### AIM
Copy the items from their start through the line containing "1, 0.0396/0.0396 arcsec/px), over >= 5 px.", swapping "catalogue" for "catalog" and leaving everything else unchanged.

**** DATASET ENTRIES ****

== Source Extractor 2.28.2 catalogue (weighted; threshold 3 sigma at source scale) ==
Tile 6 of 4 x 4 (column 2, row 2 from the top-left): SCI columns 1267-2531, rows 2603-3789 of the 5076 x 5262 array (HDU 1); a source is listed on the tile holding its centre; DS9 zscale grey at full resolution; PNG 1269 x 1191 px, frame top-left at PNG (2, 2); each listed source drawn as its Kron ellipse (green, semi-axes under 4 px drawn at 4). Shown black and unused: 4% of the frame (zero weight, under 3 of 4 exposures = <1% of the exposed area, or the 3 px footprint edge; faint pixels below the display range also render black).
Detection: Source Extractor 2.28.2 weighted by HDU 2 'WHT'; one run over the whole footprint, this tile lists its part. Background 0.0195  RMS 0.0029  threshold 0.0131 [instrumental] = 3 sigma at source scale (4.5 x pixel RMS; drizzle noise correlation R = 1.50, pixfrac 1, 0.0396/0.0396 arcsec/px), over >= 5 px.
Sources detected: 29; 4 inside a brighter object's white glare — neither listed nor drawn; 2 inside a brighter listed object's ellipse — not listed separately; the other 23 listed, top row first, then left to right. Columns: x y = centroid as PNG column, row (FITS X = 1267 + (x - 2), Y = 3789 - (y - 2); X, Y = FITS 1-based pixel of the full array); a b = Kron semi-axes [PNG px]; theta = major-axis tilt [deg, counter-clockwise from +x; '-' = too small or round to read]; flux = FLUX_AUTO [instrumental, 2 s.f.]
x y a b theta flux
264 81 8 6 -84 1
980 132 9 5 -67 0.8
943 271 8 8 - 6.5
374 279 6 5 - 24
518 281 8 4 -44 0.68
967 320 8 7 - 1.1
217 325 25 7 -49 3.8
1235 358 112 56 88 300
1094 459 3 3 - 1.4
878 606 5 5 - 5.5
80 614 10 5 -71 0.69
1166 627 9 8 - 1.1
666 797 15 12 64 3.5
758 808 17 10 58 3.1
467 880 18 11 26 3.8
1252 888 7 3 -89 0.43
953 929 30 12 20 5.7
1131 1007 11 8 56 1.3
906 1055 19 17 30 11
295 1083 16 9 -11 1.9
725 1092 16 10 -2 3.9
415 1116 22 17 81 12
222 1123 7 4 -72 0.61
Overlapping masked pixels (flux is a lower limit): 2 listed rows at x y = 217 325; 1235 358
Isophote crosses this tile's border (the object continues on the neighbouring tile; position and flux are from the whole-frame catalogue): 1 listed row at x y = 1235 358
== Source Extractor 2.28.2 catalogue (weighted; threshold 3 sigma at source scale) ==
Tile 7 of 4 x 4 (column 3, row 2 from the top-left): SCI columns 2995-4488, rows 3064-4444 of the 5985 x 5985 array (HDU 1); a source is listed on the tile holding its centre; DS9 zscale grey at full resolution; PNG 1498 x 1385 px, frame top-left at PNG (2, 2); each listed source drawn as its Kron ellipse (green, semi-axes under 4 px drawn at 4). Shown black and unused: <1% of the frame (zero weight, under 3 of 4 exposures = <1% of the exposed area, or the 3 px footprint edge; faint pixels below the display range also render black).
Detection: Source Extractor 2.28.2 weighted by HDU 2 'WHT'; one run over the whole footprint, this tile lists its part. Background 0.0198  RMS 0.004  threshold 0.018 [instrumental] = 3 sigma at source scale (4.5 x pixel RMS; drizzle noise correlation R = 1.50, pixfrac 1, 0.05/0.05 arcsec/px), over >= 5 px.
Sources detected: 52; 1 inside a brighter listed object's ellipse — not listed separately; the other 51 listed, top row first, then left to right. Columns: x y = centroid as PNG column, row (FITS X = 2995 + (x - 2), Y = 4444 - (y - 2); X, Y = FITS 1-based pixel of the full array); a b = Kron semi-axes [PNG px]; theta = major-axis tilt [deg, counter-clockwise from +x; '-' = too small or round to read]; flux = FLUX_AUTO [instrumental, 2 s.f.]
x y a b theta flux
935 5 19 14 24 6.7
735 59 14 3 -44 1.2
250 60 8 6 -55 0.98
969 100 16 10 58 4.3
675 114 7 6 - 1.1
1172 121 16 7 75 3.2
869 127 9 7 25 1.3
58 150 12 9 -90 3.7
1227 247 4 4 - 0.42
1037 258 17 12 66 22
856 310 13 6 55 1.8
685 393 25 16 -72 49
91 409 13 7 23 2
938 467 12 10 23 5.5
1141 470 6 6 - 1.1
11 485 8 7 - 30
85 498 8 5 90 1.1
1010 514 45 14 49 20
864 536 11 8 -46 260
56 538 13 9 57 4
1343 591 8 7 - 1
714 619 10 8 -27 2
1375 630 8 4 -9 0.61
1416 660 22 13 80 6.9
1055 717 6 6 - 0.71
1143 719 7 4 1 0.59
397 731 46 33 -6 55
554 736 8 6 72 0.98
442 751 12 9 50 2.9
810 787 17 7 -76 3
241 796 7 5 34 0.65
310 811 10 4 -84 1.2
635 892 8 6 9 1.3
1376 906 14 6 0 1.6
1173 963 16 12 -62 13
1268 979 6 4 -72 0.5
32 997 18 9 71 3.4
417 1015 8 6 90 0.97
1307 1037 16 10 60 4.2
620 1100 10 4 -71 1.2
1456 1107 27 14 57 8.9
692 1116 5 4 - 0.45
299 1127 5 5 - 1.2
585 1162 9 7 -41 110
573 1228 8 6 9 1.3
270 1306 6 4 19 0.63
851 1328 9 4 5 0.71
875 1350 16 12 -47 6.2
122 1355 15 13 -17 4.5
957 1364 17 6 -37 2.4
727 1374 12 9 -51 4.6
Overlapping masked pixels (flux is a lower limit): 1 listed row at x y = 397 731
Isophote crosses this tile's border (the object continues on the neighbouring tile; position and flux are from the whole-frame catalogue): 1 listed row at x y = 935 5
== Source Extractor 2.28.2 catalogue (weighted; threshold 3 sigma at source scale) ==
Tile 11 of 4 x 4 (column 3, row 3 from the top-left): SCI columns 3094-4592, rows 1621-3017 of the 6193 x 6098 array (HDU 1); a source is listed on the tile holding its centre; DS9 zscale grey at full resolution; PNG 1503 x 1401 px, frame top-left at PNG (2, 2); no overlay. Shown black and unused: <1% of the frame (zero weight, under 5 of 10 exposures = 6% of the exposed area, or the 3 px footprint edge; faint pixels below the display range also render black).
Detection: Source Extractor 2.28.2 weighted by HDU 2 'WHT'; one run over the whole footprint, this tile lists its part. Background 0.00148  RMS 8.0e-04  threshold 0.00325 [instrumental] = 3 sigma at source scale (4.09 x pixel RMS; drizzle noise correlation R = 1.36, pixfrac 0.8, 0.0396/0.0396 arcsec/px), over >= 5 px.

****

### EXERCISE ANSWER
== Source Extractor 2.28.2 catalog (weighted; threshold 3 sigma at source scale) ==
Tile 6 of 4 x 4 (column 2, row 2 from the top-left): SCI columns 1267-2531, rows 2603-3789 of the 5076 x 5262 array (HDU 1); a source is listed on the tile holding its centre; DS9 zscale grey at full resolution; PNG 1269 x 1191 px, frame top-left at PNG (2, 2); each listed source drawn as its Kron ellipse (green, semi-axes under 4 px drawn at 4). Shown black and unused: 4% of the frame (zero weight, under 3 of 4 exposures = <1% of the exposed area, or the 3 px footprint edge; faint pixels below the display range also render black).
Detection: Source Extractor 2.28.2 weighted by HDU 2 'WHT'; one run over the whole footprint, this tile lists its part. Background 0.0195  RMS 0.0029  threshold 0.0131 [instrumental] = 3 sigma at source scale (4.5 x pixel RMS; drizzle noise correlation R = 1.50, pixfrac 1, 0.0396/0.0396 arcsec/px), over >= 5 px.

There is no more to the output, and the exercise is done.